Check the value of $myid and the entire dynamically created SQL string to make sure it contains what you think it contains.
It's likely that your problem arises from the use of empty-string comparisons for columns that probably contain NULL values. Try name IS NULL and so on for all the empty strings.
The only reason $myid would be empty, is if it's not being sent by the browser. Make sure your form action is set to POST. You can verify there are values in $_POST with the following:
print_r($_POST);
And, echo out your query to make sure it's what you expect it to be. Try running it manually via PHPMyAdmin or MySQL Workbench.
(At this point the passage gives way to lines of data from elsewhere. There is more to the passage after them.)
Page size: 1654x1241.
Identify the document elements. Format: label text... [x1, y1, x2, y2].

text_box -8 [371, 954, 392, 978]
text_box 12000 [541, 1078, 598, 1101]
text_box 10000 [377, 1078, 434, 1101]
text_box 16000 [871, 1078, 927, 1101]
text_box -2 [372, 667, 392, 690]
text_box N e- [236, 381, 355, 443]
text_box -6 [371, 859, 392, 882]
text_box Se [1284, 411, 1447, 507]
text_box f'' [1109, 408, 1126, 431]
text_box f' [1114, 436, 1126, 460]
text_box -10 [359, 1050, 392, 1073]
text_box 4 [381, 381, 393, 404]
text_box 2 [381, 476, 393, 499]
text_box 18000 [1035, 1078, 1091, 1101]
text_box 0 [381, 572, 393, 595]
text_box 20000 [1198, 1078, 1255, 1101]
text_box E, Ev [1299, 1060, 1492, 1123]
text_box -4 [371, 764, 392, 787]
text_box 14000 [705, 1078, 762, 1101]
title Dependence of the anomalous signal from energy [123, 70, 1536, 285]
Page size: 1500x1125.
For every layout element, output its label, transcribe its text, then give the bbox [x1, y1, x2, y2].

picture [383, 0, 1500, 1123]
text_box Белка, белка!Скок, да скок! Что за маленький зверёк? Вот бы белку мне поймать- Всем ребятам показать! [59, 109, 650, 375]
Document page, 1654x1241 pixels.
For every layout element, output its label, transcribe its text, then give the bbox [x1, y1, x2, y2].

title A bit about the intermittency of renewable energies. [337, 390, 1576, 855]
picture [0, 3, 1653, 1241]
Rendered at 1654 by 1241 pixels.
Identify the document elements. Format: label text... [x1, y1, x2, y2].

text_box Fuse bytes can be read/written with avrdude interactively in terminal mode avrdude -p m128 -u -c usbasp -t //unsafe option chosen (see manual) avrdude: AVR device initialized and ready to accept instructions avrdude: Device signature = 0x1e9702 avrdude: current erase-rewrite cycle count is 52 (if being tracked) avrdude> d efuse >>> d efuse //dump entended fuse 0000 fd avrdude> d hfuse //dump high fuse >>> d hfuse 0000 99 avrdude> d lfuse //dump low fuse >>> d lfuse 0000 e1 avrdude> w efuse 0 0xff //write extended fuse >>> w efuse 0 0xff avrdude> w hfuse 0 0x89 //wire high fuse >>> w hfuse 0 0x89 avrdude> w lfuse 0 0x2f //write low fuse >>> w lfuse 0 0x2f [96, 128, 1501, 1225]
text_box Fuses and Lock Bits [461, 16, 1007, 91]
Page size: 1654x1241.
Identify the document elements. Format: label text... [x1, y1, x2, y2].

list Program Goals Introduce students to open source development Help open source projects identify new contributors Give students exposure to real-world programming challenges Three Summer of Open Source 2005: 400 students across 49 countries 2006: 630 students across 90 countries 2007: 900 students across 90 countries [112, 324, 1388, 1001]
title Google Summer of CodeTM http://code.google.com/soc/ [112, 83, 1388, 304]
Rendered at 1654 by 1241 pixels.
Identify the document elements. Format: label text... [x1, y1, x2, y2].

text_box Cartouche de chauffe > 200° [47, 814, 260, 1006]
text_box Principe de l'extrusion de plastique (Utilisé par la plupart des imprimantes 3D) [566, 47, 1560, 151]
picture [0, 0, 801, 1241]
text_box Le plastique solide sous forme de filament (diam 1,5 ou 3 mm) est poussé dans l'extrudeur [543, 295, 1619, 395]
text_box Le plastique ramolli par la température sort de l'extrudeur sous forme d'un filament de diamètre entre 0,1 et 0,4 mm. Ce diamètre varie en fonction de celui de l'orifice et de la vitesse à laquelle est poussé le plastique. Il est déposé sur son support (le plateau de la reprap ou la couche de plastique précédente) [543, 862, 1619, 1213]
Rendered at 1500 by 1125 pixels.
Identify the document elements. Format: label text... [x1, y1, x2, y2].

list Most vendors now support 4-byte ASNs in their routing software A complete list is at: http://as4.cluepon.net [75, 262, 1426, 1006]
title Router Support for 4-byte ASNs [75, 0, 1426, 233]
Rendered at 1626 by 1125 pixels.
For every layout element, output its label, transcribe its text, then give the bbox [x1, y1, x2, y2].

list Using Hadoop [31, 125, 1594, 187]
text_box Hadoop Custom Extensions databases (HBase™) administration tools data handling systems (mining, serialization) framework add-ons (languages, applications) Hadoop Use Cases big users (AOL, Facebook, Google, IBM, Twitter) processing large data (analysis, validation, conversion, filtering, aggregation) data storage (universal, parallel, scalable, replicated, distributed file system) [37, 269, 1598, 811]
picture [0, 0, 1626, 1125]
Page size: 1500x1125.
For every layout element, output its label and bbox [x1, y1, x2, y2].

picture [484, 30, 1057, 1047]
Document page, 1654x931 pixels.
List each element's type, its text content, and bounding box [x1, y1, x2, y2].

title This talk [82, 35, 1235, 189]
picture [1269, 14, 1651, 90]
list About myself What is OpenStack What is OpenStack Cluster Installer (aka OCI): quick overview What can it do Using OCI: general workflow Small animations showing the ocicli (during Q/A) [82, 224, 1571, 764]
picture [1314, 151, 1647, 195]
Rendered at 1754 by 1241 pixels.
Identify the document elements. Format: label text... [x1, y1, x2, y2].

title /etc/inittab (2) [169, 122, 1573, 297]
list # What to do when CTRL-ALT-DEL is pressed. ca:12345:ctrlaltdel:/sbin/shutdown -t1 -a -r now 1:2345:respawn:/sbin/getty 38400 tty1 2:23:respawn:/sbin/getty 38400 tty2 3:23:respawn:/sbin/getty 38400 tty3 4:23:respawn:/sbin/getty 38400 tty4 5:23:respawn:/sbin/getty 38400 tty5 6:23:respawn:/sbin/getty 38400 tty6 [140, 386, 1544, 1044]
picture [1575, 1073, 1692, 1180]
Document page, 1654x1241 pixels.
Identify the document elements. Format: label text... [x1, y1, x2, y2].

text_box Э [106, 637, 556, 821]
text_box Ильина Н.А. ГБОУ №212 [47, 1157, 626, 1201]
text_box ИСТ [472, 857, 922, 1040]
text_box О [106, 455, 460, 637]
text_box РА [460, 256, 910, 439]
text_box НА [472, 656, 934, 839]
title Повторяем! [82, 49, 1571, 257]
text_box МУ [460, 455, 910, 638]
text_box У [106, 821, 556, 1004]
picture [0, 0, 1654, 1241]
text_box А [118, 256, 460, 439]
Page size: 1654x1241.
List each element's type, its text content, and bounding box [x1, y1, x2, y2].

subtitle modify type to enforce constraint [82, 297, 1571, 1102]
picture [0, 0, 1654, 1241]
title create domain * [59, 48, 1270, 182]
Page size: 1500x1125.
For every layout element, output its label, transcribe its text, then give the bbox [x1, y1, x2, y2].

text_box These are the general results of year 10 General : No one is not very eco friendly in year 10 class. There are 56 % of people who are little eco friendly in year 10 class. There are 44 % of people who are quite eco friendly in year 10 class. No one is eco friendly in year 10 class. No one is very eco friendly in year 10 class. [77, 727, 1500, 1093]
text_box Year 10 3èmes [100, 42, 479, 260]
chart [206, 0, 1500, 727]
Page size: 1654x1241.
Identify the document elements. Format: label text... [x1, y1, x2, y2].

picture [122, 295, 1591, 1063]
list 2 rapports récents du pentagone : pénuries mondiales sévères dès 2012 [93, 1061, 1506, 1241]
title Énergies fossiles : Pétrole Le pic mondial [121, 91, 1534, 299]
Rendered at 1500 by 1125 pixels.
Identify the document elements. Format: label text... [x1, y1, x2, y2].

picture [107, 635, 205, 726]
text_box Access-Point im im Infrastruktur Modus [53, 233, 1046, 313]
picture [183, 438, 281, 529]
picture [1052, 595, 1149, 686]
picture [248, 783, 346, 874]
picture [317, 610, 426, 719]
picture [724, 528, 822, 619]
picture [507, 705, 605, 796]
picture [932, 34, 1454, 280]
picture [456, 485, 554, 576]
Using $something = mysql_real_escape_string($POST['something']);
Does not only prevent SQL-injection, it also prevents syntax errors due to people entering data like:
name = O'Reilly <<-- query will bomb with an error
memo = Chairman said: "welcome"
etc.
So in order to have a valid and working application it really is indispensible.
The argument of "I'll fix it later" has a few logical flaws:
It is slower to fix stuff later, you will spend more time overall because you need to revisit old code.
You will get unneeded bug reports in testing due to the functional errors mentioned above.
I'll do it later thingies tend to never happen.
Security is not optional, it is essential.
What happens if you get fulled off the project and someone else has to take over, (s)he will not know about your outstanding issues.
If you do something, finish it, don't leave al sorts of issues outstanding.
If I were your boss and did a code review on that code, you would be fired on the spot.